En acceptant l'invitation de son homologue congolais, Didier Reynders souhaite renouer un dialogue "ouvert et constructif" entre Bruxelles et Kinshasa… et s'attire les foudres de l'opposition qui voit dans cette visite la légitimation du second mandat de Joseph Kabila. L'UDPS dénonce le fait que le gouvernement belge et son chef de la diplomatie "ont été les seuls au monde à accorder du crédit aux résultats des élections tels que publiés par la CENI (la Commission électorale congolaise)". L'UDPS rappelle les nombreux rapports du Centre Carter, de l'Union européenne ou de l'Eglise catholique congolaise qui fustigeaient le "manque de crédibilité du scrutin".

Didier Reynders devrait rencontrer dans membres de la majorité et de l'opposition dont le président du Sénat, le premier ministrable Léon Kengo.

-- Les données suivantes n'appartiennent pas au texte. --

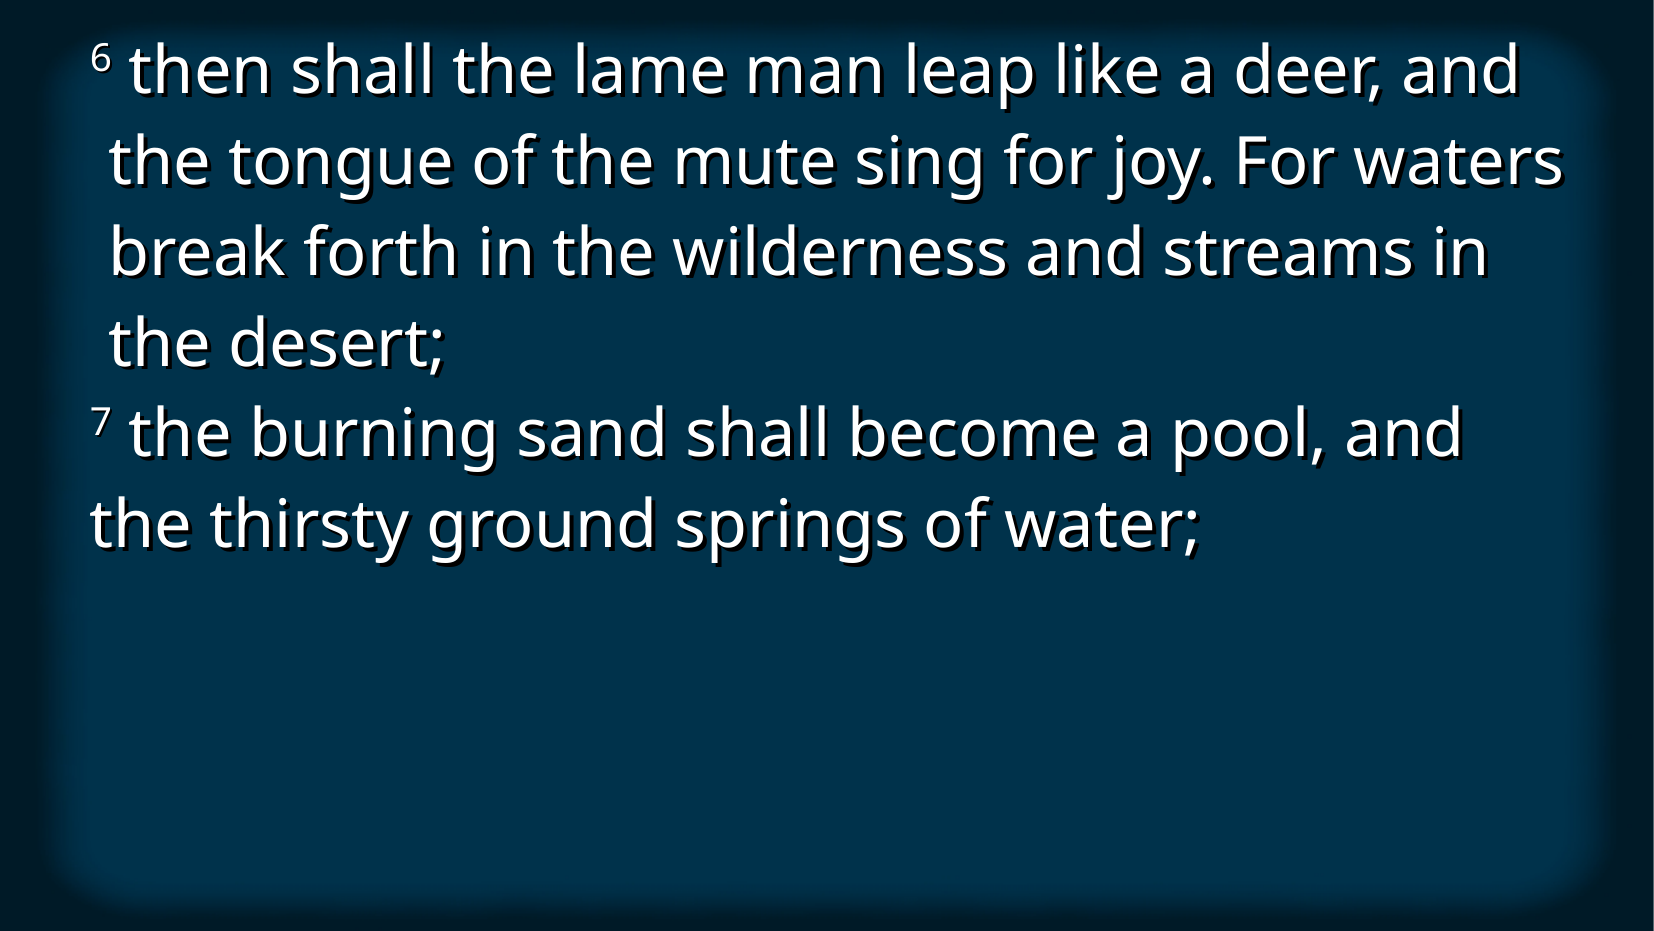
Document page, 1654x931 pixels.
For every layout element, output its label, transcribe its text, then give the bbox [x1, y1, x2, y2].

text_box 6 then shall the lame man leap like a deer, and the tongue of the mute sing for joy. For waters break forth in the wilderness and streams in the desert; 7 the burning sand shall become a pool, and the thirsty ground springs of water; [75, 15, 1591, 474]
picture [0, 0, 1654, 931]
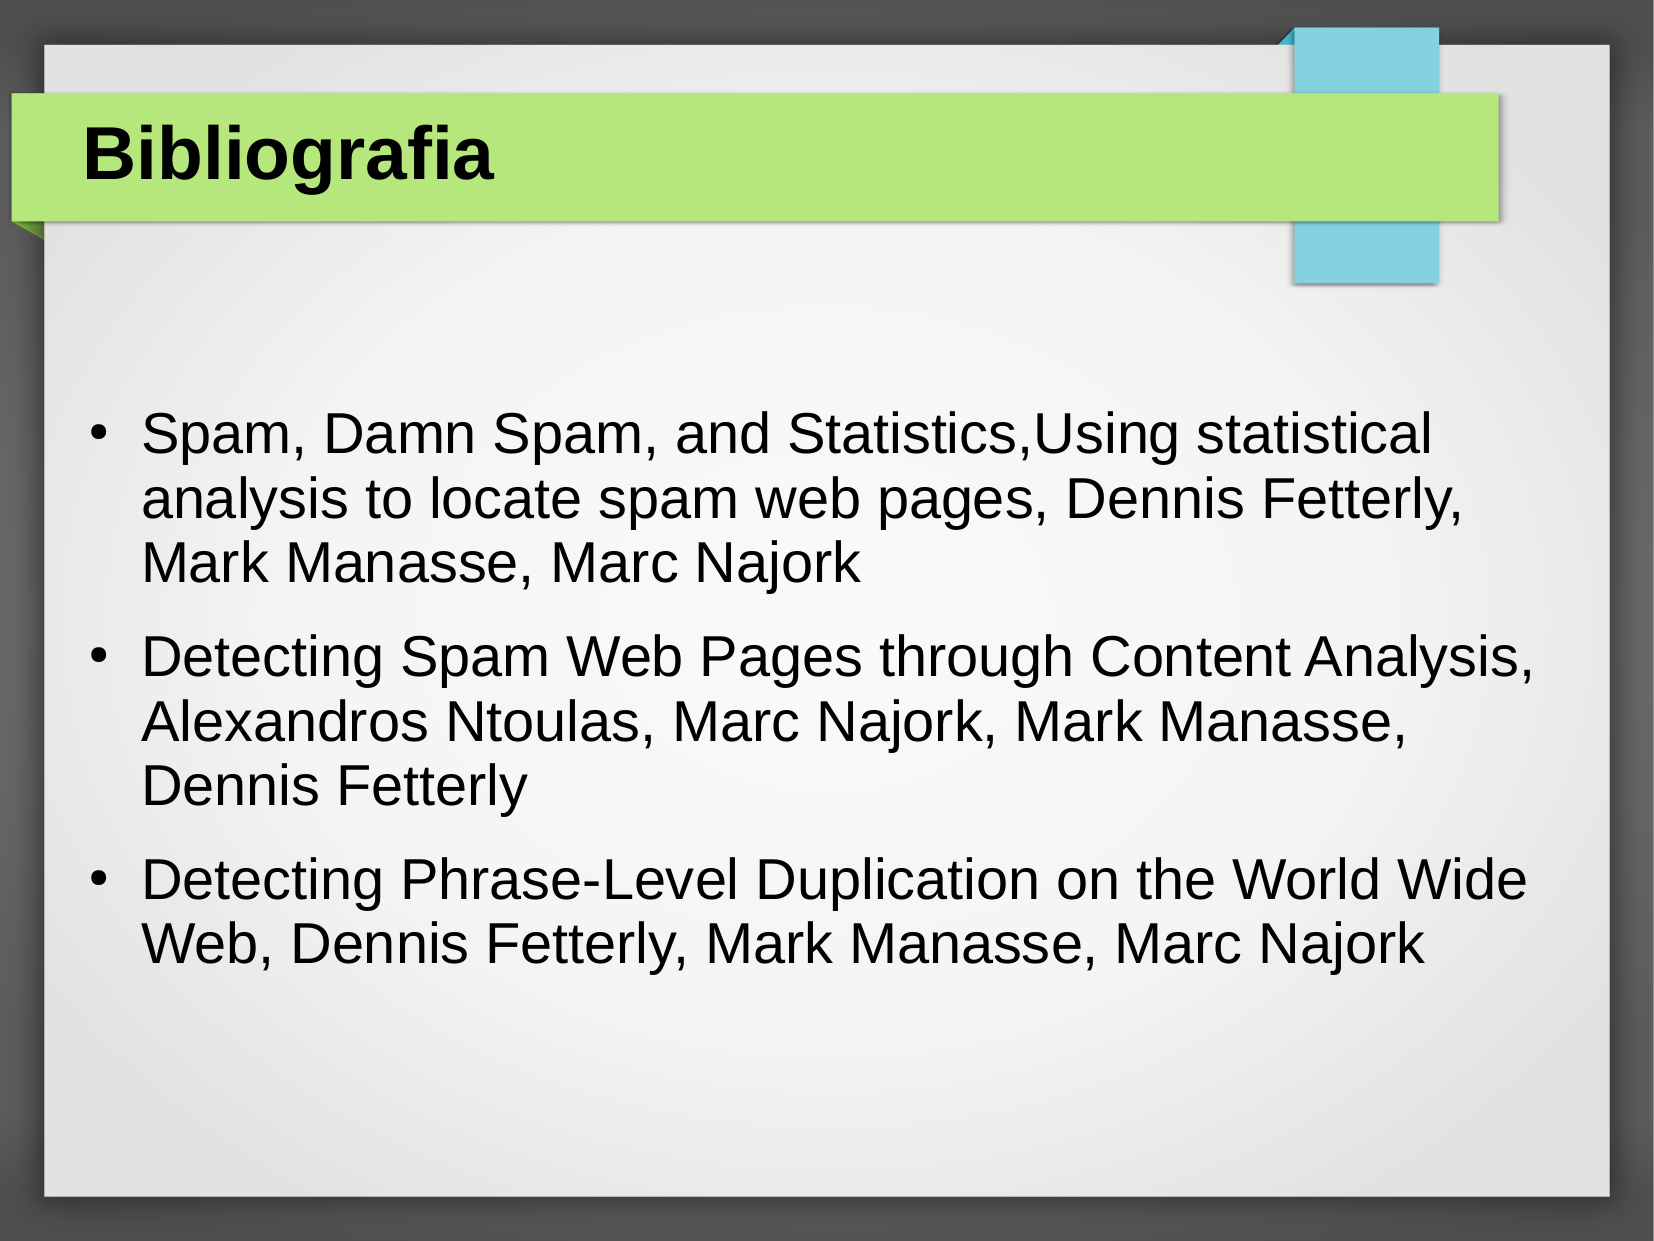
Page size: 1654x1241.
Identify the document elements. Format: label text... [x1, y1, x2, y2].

title Bibliografia [82, 94, 1264, 213]
list Spam, Damn Spam, and Statistics,Using statistical analysis to locate spam web pages, Dennis Fetterly, Mark Manasse, Marc Najork Detecting Spam Web Pages through Content Analysis, Alexandros Ntoulas, Marc Najork, Mark Manasse, Dennis Fetterly Detecting Phrase-Level Duplication on the World Wide Web, Dennis Fetterly, Mark Manasse, Marc Najork [70, 401, 1548, 1040]
picture [0, 0, 1654, 1241]
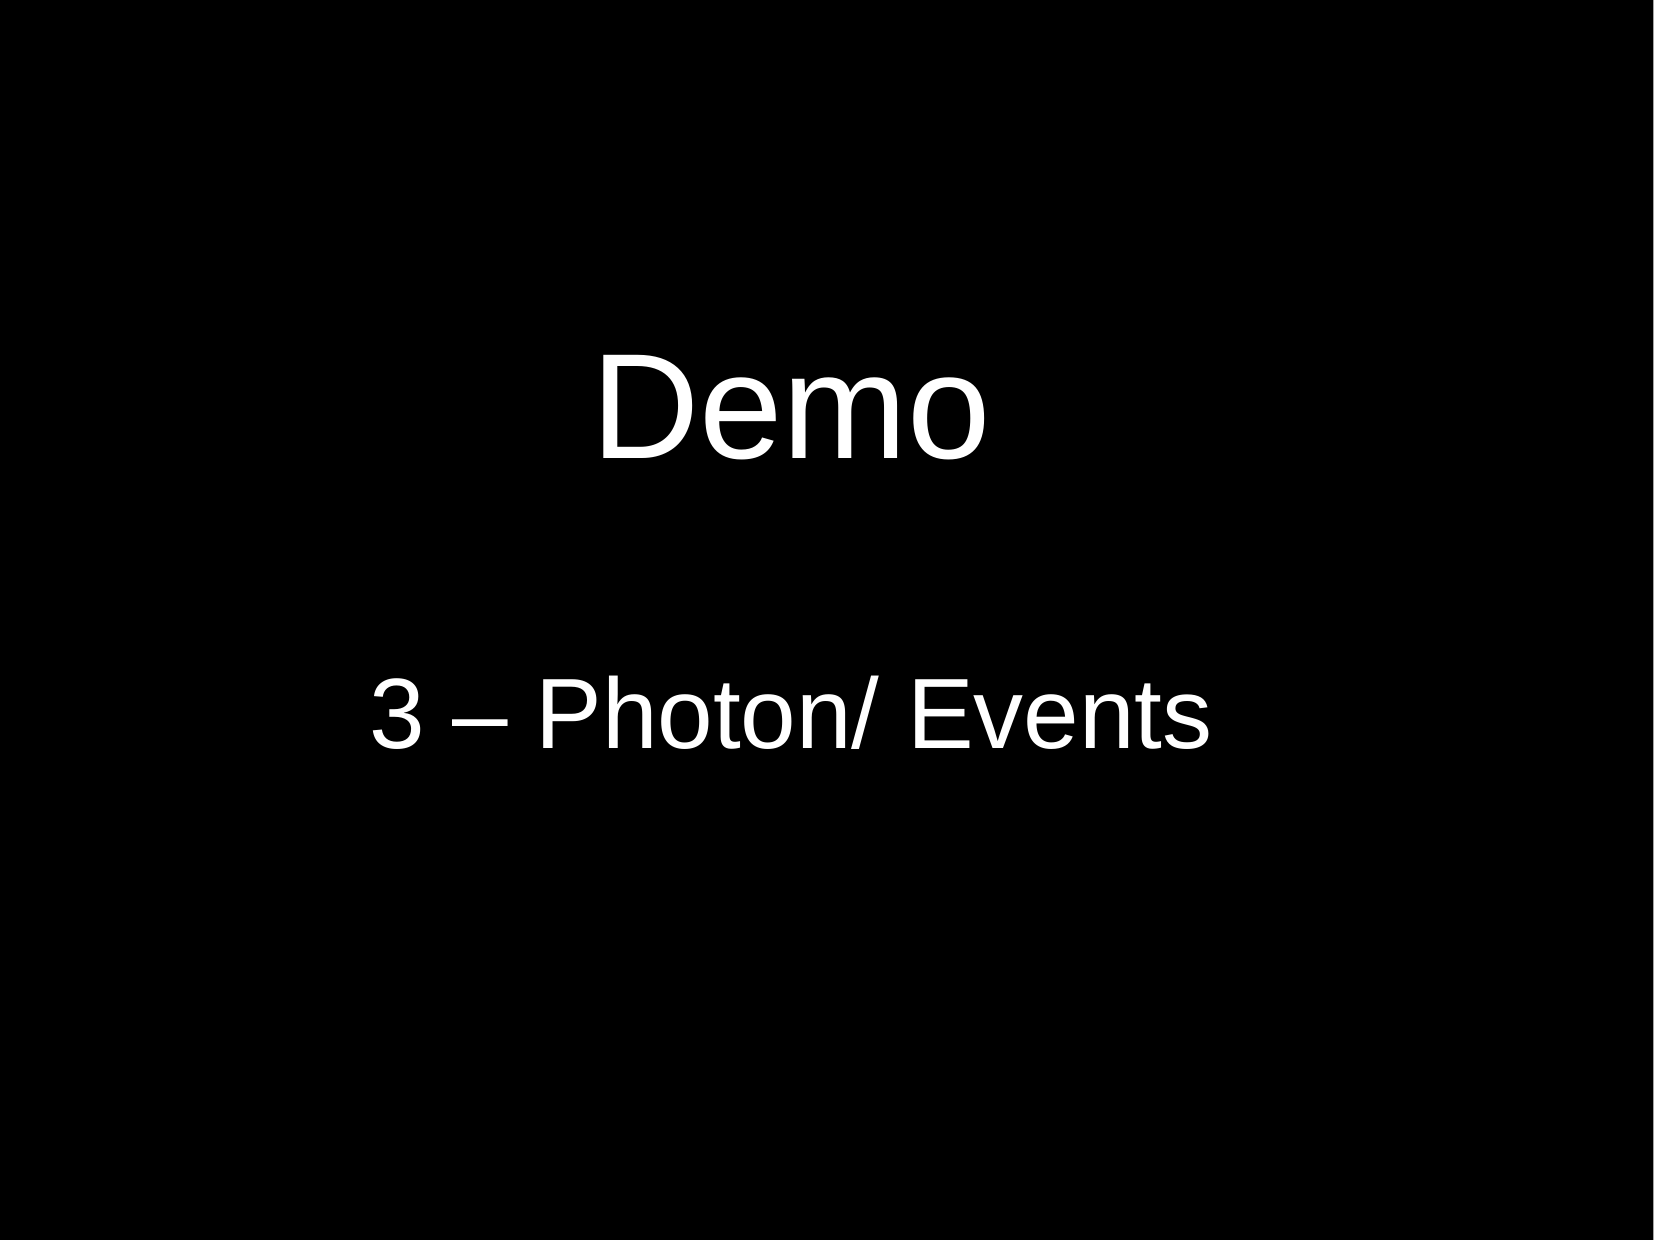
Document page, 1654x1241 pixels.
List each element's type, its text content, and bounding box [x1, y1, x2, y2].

Il rencontrera également des ONG congolaises des droits de l'homme, le patron des casques bleus en RDC et devrait enfin s'entretenir avec le président Kabila mercredi. Le chef de l'Etat congolais, affaibli par un scrutin contesté et en quête de légitimité internationale, voit d'un très bon oeil ce rapprochement avec Bruxelles. La République démocratique du Congo reste en effet le partenaire le plus important de la coopération belge.